▶ [Directions]
Transcribe verbatim every line from the line containing "camera: 40 degrees left, 5 degrees up" to the end of the entries, including both endpoints. Output nothing beyond those lines.

Stored records:
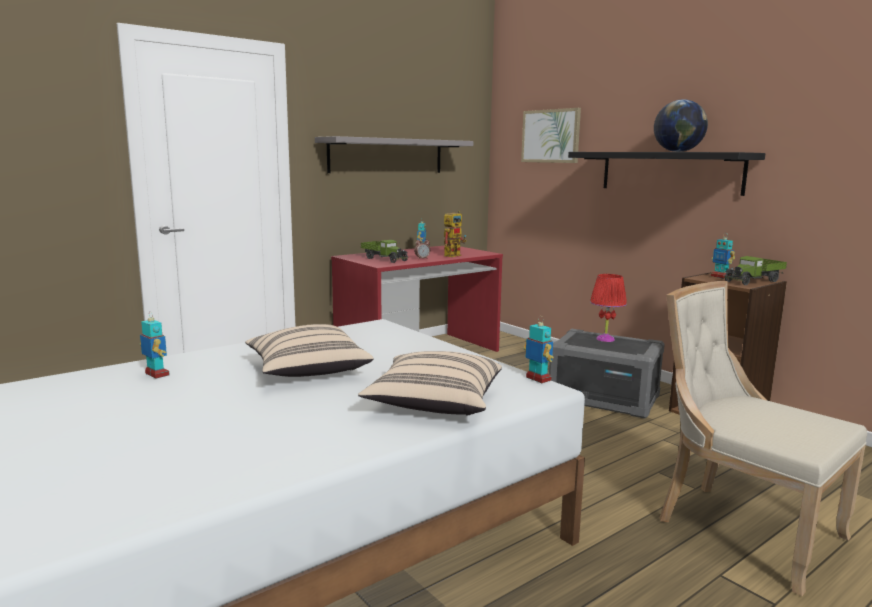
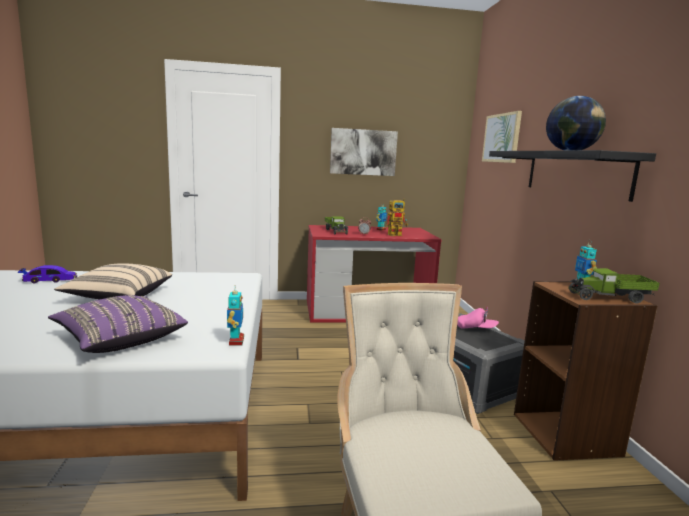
camera: 30 degrees right, 0 degrees up
toy robot [140,311,170,379] -> toy car [18,265,77,283]
grey shelf [315,136,473,173] -> picture [330,128,398,176]
beige pillow [358,351,502,416] -> purple pillow [48,295,188,353]
red table lamp [590,274,627,342] -> pink cap [457,307,499,329]

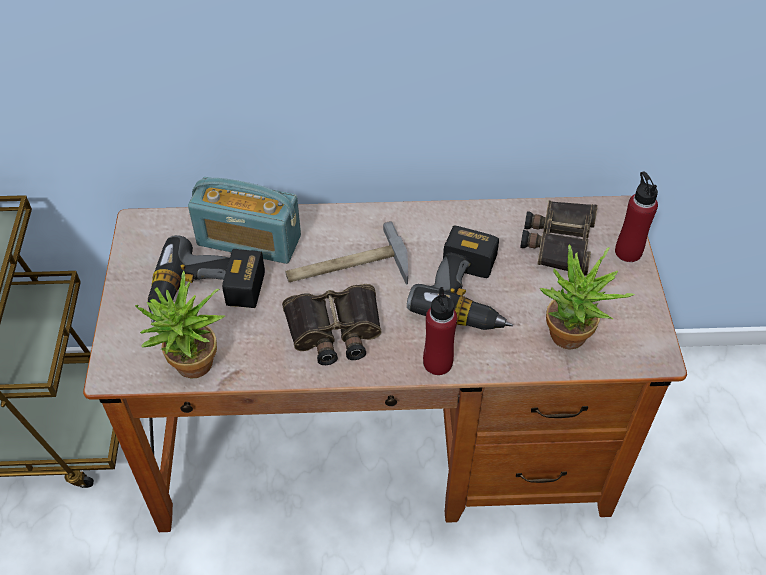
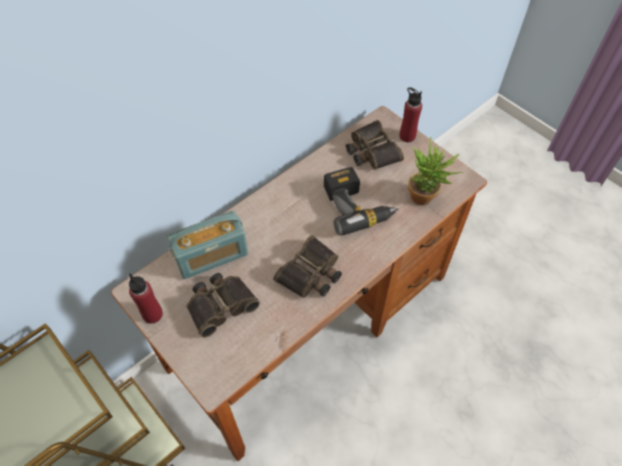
camera: 40 degrees left, 5 degrees up
potted plant [135,271,225,379] -> none
power drill [148,235,265,323] -> binoculars [186,273,260,338]
hammer [285,221,408,284] -> none
red bottle [423,287,457,375] -> red bottle moved to [129,273,163,324]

▶ [Answer to this task]
camera: 40 degrees left, 5 degrees up
potted plant [135,271,225,379] -> none
power drill [148,235,265,323] -> binoculars [186,273,260,338]
hammer [285,221,408,284] -> none
red bottle [423,287,457,375] -> red bottle moved to [129,273,163,324]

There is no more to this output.